Roy Gilham is teaching his sixth grade class at Wheaton Woods Elementary School in Rockville the myth of Prometheus.Desks have been pushed aside. The students are spaced about a large central area, listening intently to Gilham.

"You're Prometheus Remember, you're chained to that rock. Here comes an eagle. He's going to tear at your insides. You try to move, but you can't break free. The pain is terrible. Can you feel it?"

Twisting their bodies and faces in imaginary pain, the children lean back against imaginary rocks.

"The eagle goes. The pain leaves. You start to feel beeter, but here comes another eagle," says Gilham.

The children momentarily relax, look up and see the imaginary eagle, then grow tense and begin to twist their bodies again.

Later, the children make word lists to describe their actions and their feelings.

Roy Gilham has learned to use movement as a tool for teaching through a staff development program in the Montgomery County Public School System. Known as Interrelated ARTS (Arts Resources Teams in the Schools), the program is administered by the school system's Division of Aesthetic Education.

Dick Pioli, director of the division, is, as far as he knows, the only director with such a title in any school system in the country. More significant his title, however, is the place of his division within the Department of Curriculum and Instruction, said Pioli. The Division of Aesthetic Education is equal in importance to the other four divisions, including that of the Division of Academic skills.

"Aesthetic literacy is fundamental to a well-rounded educational program," Superintendent Charles Bernardo has said.

"The concept we're trying to promote is that the arts are basic," said Pioli. "The things that children bring into school are creativity, imagination and an eagerness to move. All learning should be based on those natural elements already in every child. The arts are a way of latching onto those natural forces."

The Division of Aesthetic Education was established in July 1975. Its purpose was to help implement a statement of public policy on educational goals that were adopted by the county's board of education in February 1973, Pioli said. Included in those goals "for which the citizens will hold the school system responsible and accountable" were academic skills, physical development, intellectual development and asethetic expression.

Aesthetic expression was defined as a student's ability "to sense and appreciate beauty in the world around him, whether created by natural or man." According to Bernardo, "it is through the arts that these sensibilities are developed."

The Division of Aesthetic Education uses a twofold approach. Specialists teach the arts as discrete subjects to children. Montgomery County does not, however, have enough music and art specialists to provide the 100 minutes per week of arts instruction recommended by the country for its students in kindergarten through the sixth grade. The specialists can provide only about half of that time, said Pioli.

The rest is left to classroom teachers and here is where the program can bog down, said music coordinator Phyllis Kaplan. Sometimes the follow-up teachning is not done, agrees art coordinator Esther Bynum. It depends partly on the interest and experience of the teacher Bynum said.

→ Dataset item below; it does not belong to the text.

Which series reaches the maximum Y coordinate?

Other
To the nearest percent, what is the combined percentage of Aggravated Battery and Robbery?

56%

To meet this situation the Division of Aesthetic Education has the Interrelated ARTS program to help teachers develop confidence in working with the arts and to stimulate their use of all the arts within the curriculum.

Both approaches, the one working with students and the other with teachers, have the same goal - to provide an aesthetic edcuation for the children of Montgomery County, Pioli said.

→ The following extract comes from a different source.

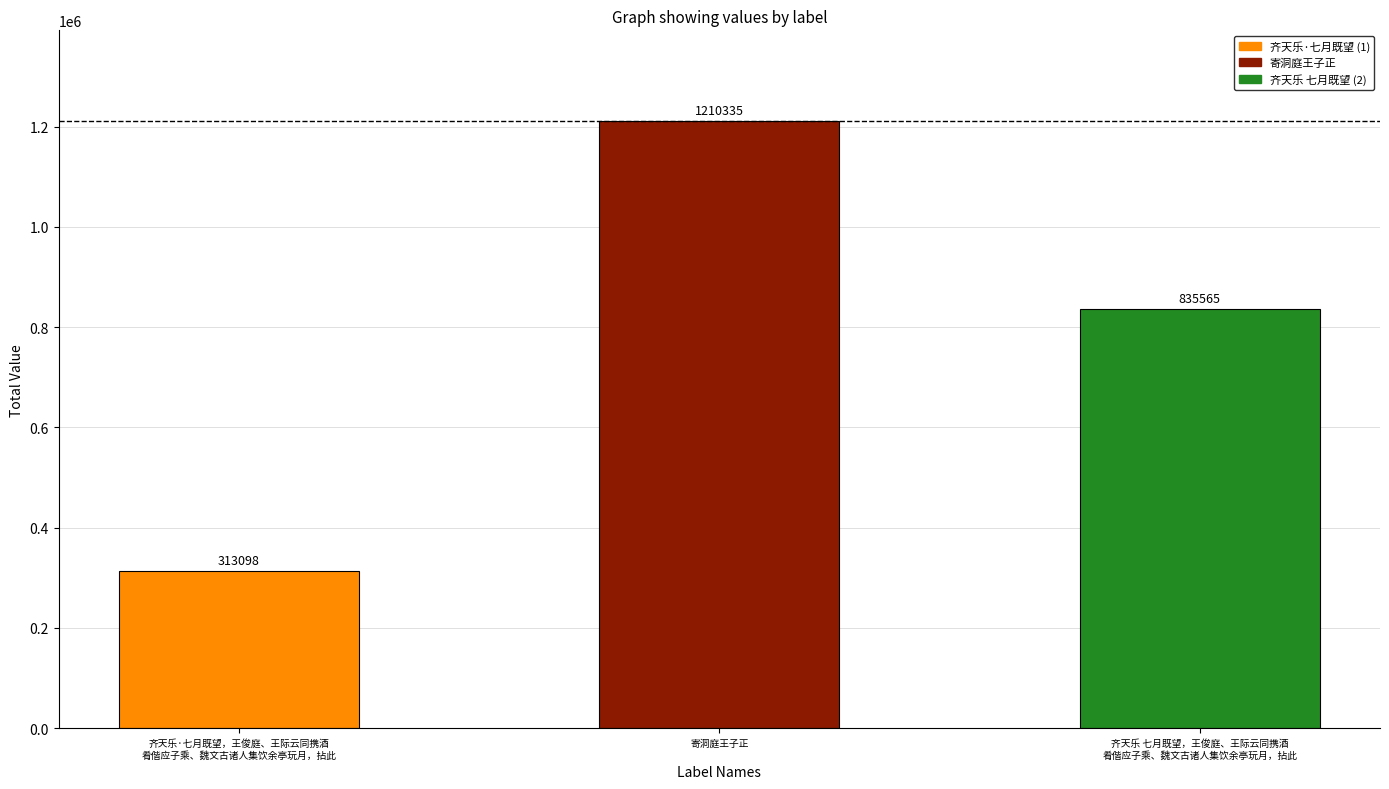

Rank the categories by value from lowest to highest.

齐天乐·七月既望，王俊庭、王际云同携酒
肴偕应子乘、魏文古诸人集饮余亭玩月，拈此, 齐天乐 七月既望，王俊庭、王际云同携酒
肴偕应子乘、魏文古诸人集饮余亭玩月，拈此, 寄洞庭王子正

Citizen input has played a significant role in focusing attention on the arts in education in the county. In the early 1970s, Concerned Citizens for the Arts in Public Schools (CCAPS) came into being as an independent advocacy group. Its members included cultural arts chairpeople for the local PTAs, teachers in the arts, representatives from area universities as well as parents and private individuals. As an outgrowth of its exchanges with CCAPS, the board of education in 1973 appointed a task force to study the arts program in the schools.

In its subsequent report to the board, the task force recommended that an intensive staff development program in the arts be initiated. The following school year, 1974-75. Project ARTS began.

For the first three years of its existence.Project ARTS was funded jointly by the county and the federal government. Federal funds came through the Office Education under Title III of the Elementary and Secondary Schools Act (ESEA).

In the 1977-78 school, year Montgomery County took over complete funding of the program. According, Project ARTS this year became the Interrelated ARTS program of the Montgomery County Public School System.

The program is carried out by three teams, each consisting of a drama, dance/movement, music and art person. These teams conduct a four-level teacher re-training program in elementary schools around the county. Teacher participation in the program is voluntary. This year the teams are servicing 35 schools.

Level one is an orientation workshop that introduces teachers to the idea of integrating the arts into the classroom. Level two is an inservice course offering knowledge and experience in the arts. At level three, the ARTS team conducts demonstrations in the teacher's classroom and works on a one-to-one basis to help teachers develop their own interrelated arts approach. At level four, the teacher continues to develop use of the arts with support and consultantion from the ARTS team.

Teachers in Montgomery County who use the Interrelated ARTS approach in their classroom are positive about its benefits.

"I love it," says Roy Gilham, teacher for 23 years. "It's making the classroom much more vital and alive. When parents say that their children want to come to school even if they're sick, you know you must be getting through."